» **Quoted passage**
Aside from the dangers of prescription and Orientalism creeping into research, the fact that scholars are often based in metropolitan areas may also introduce an element of ‘urban bias’ to their research. As I have written elsewhere (2007a), a great deal of the research on migrants and minorities in Japan has tended to focus on what have been called ‘diversity points’ (Tsuneyoshi 2004: 56) or shuju toshi, urban areas with large visible concentrations of non-Japanese, such as Kanagawa Prefecture (Kawasaki City), Shizuoka Prefecture (Hamamatsu City), Gunma Prefecture (Ota City), as well as Tokyo and Osaka. Because the literature disproportionately focuses on such high migration localities, Japan will inevitably appear more ‘multicultural’ than it actually is. This is not to say that such work does not have importance; rather, in order to construct a broader, more balanced, picture of Japanese society it is also important to look at what is happening (or not happening) outside of such areas. In particular, it is important to acknowledge the real differences between rural and urban experiences. As polls (e.g. Cabinet-Office 2000) show, there is a growing gap between the cities, where more people say they have opportunities to interact with foreigners, and towns and villages, where respondents say foreigners are hardly ever seen.

In a recent H-Japan posting (29/6/06), Earl Kinmonth refers to statements in an article in The Guardian (2005) on the lack of visible difference in the street in Japan as ‘utterly moronic’ and ‘bordering on the racist’. Kinmonth then goes on to describe the high visibility of foreigners in his own area, Kita-ward in Tokyo. This kind of aggressive, emotional response to any suggestion of ethnic homogeneity in Japan is characteristic of what Clammer (2001: 49/96) calls the ‘vigorous polemics’ and ‘hostility’ typically shown towards Nihonjinron. Such polemics illustrate the danger of replacing one discourse – homogeneity – with another – multiculturalism – without first having an understanding of how discourse itself functions. As Oguma pointed out in the quote at the very start of this essay, destroying one discourse and replacing it with another is insufficient. Certainly, as Ryang (2005: 201) warns, caution is required before celebrating this new direction in Japanese studies, since assuming an image of a ‘multicultural, multiethnic Japan’ can be as essentialistic as the image of a monocultural Japan.

Data visualization images
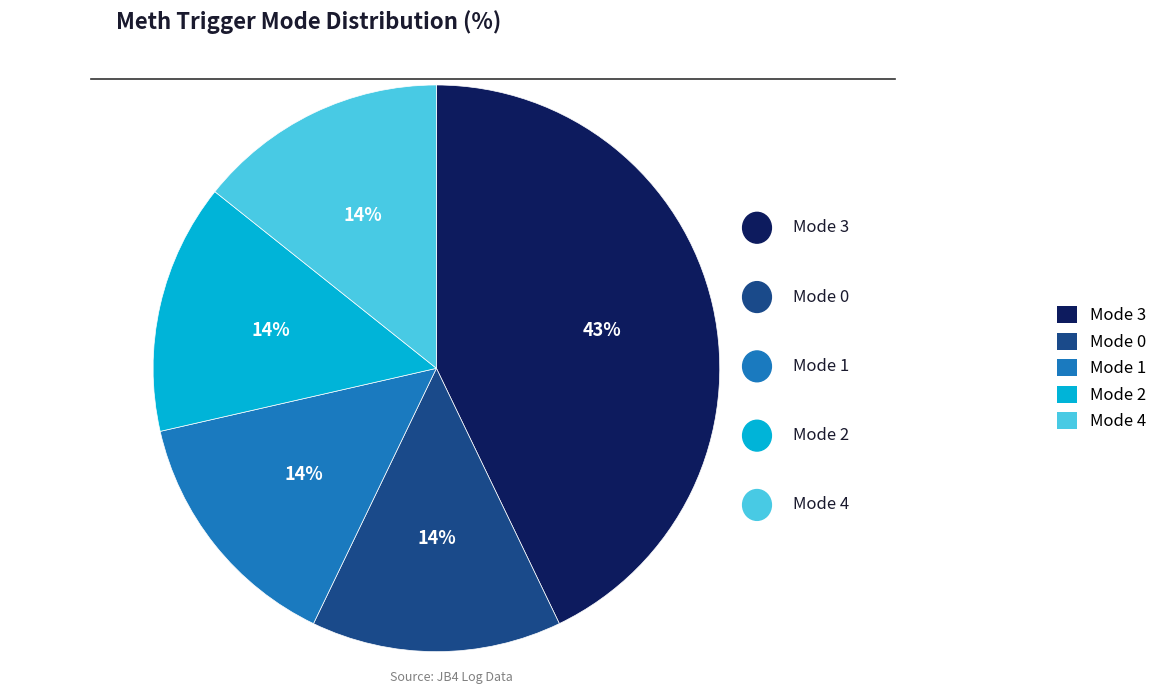

Does any single category account for the majority?

No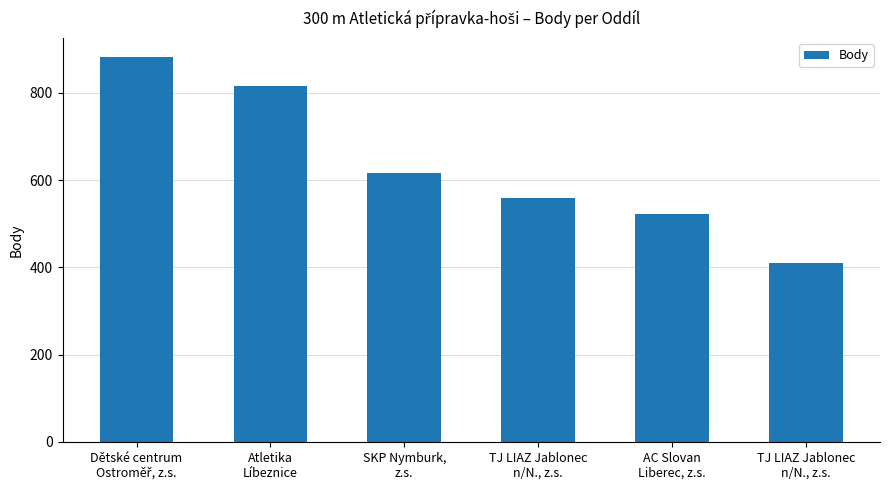

True or false: the data shows 1210 at Atletika
Líbeznice.

False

» **Exercise directions**
Carry on the essay about research on migrants and minorities in Japan, starting after its final sentence. You can set the records aside; they aren't needed here.

» **Answer box**
In the literature on invented tradition – a theory concerning the social construction of reality – it has been pointed out (Notehelfer 1999: 436/7) that ideologies can never be 100% pure fabrication: in order to be successful they need to ‘resonate with inherited experience’ among the general populace, be ‘deeply rooted in the lives and experiences of ordinary people’. As it turns out, Japan is, ethnically speaking, a relatively homogenous country and visible physical difference in daily life, at least outside the ‘diversity points’, remains low. For Oguma (2002: 348), the main reason for Japan’s relative homogeneity lies in the international conditions of the past century. Certainly, we are obliged as scholars to empirically identify and critically – and objectively – assess the phenomenon we look at. But ultimately, debating whether Japan is or is not ‘homogeneous’, whatever that may mean, is less interesting than the question of how and why people have come to believe this: “the process of formation”, writes Ryang (2005: 45), “is a more important object of analysis than the true-or-false verification of its content.”

Conclusion: The Changing Face(s) of Migration

In their (1986) work, Mouer and Sugimoto identify two competing images of Japanese society: the ‘great tradition’ of ‘homogenous Japan’ and the ‘little traditions’ that might today correspond to the label ‘multicultural Japan’. Twenty years on it is not too much to say that the dominant academic discourse on Japan is not of ‘homogeneous Japan’ but of ‘multicultural Japan’. Just as a discourse makes it possible to construct a topic in a certain way, it also limits the other ways in which the topic can be constructed (Hall 1992: 292/3). Thus, it is difficult – if not quite taboo – to challenge the conventional wisdom or ‘common-sense’ view in academia that states that ethnic homogeneity is a ‘myth’ and that Japan is – or is at least will inevitably become – multicultural. This discourse contrasts not only with the popular local discourse in Japan, which generally sees the country as homogenous, but also with the dominant global discourse on migration, which in recent years has become increasingly negative.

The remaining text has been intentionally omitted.